Herbarium specimens such as those at the National Herbarium are also used by researchers to extract DNA from plant tissue.  Such a study would be akin to populations genetics studies described here using historical specimens.  My purposes here were to look at blooming time from herbarium records of R. viscosum in the DC area.  Most of the 100 or so specimens I looked at were taken in full bloom, with blooming dates that varied year to year from 1876 until 2004.  I will look for correlations between monthly temperature averages in the DC area and how this affects the blooming time in this species, if at all.  This will help inform us about the variation I've observed across the country for flowering: it could be dependent on temperature in a given month, or not.  Historical records will help us to determine this.  From a practical standpoint, this knowledge will help us to determine how useful breeding for later or early blooming time could be.  If it is not strongly dependent on the weather in a given year, my field observation would support a genetic component to this trait based on the range of blooming times within populations that we could alter through directed breeding.  

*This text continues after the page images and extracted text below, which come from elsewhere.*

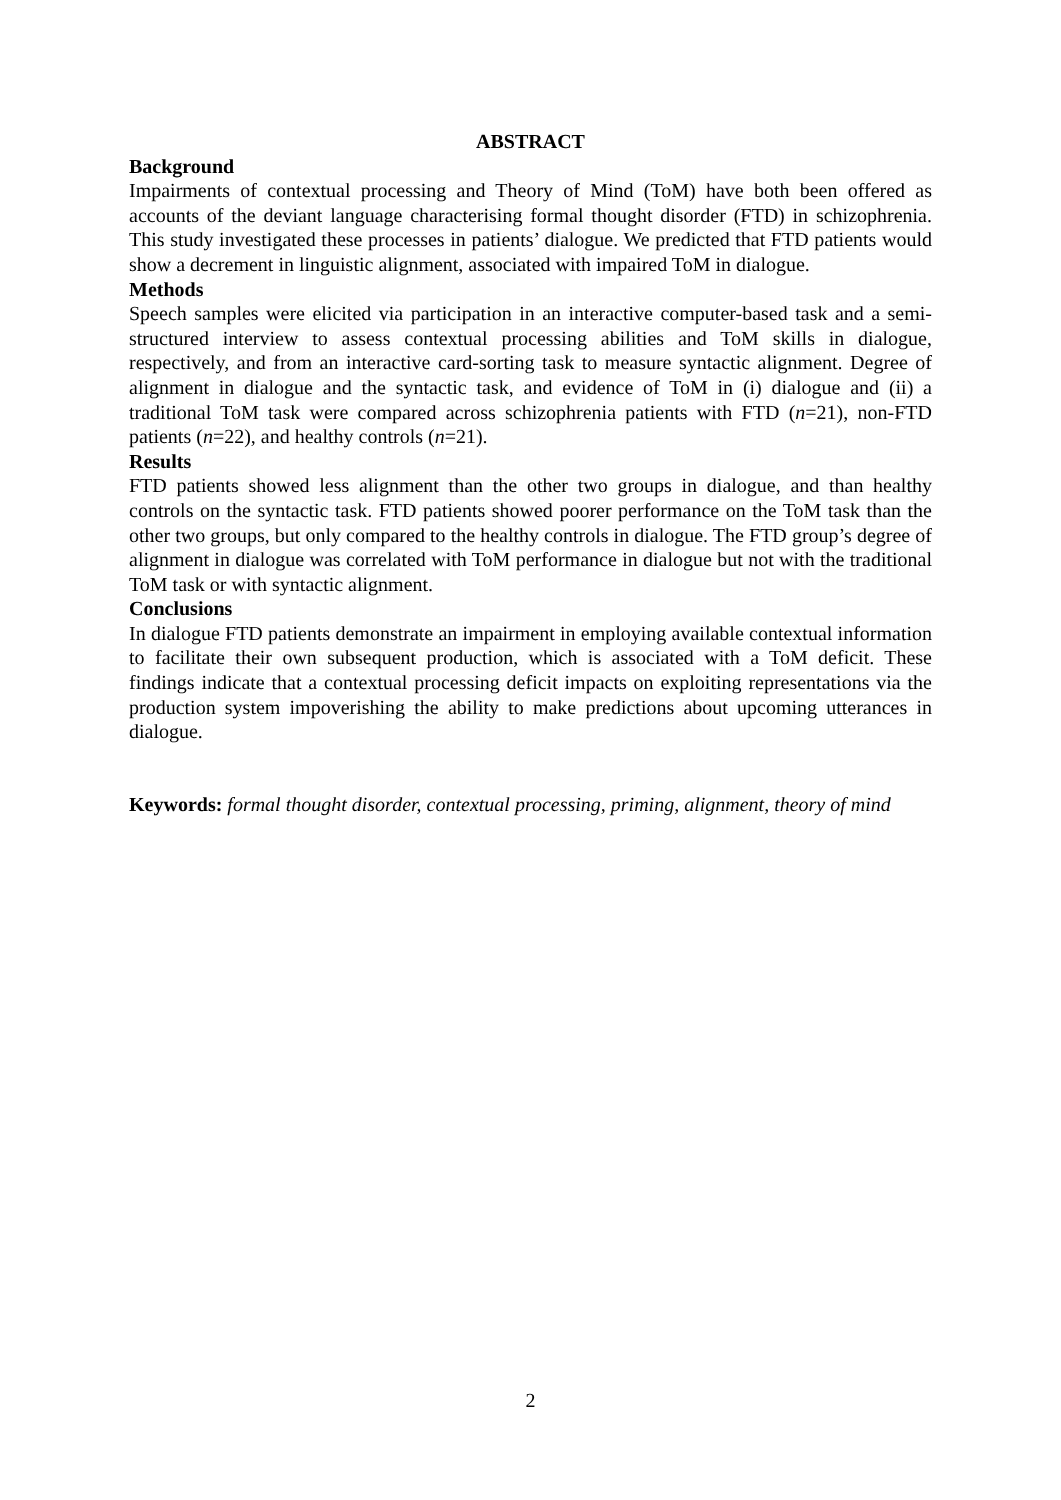ABSTRACT
Background
Impairments of contextual processing and Theory of Mind (ToM) have both been offered as accounts of the deviant language characterising formal thought disorder (FTD) in schizophrenia. This study investigated these processes in patients’ dialogue. We predicted that FTD patients would show a decrement in linguistic alignment, associated with impaired ToM in dialogue.
Methods
Speech samples were elicited via participation in an interactive computer-based task and a semi-structured interview to assess contextual processing abilities and ToM skills in dialogue, respectively, and from an interactive card-sorting task to measure syntactic alignment. Degree of alignment in dialogue and the syntactic task, and evidence of ToM in (i) dialogue and (ii) a traditional ToM task were compared across schizophrenia patients with FTD (n=21), non-FTD patients (n=22), and healthy controls (n=21).
Results
FTD patients showed less alignment than the other two groups in dialogue, and than healthy controls on the syntactic task. FTD patients showed poorer performance on the ToM task than the other two groups, but only compared to the healthy controls in dialogue. The FTD group’s degree of alignment in dialogue was correlated with ToM performance in dialogue but not with the traditional ToM task or with syntactic alignment.
Conclusions
In dialogue FTD patients demonstrate an impairment in employing available contextual information to facilitate their own subsequent production, which is associated with a ToM deficit. These findings indicate that a contextual processing deficit impacts on exploiting representations via the production system impoverishing the ability to make predictions about upcoming utterances in dialogue.
Keywords: formal thought disorder, contextual processing, priming, alignment, theory of mind
2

R. viscosum flower. Each flower was positioned before applying pressure so that the dimensions and floral parts would be preserved.

Specimens are preserved in large file cabinets above the museum.
Despite the urbanization and suburbanization in this part of the country, I was able to locate some wild populations of R. viscosum in local parks. The plants were similar to those I found in Arkansas, and appeared to be early blooming as well as they all recently finished flowering as of this week.  The species is scattered along rivers, growing in sandy soil.   At about 1,000 miles from the populations sampled from Arkansas to Florida, these northeastern individuals will serve as an "oddball" in the population genetics analysis, as I would expect them to be genetically distinct from those in the southern US.  I'll see how the hypothesis holds up.  

Gone are the days of commutes down dirt roads
R. viscosum, Wolf Trap Park. Vienna, VA. Thank you Laura Hoffman for the collection help!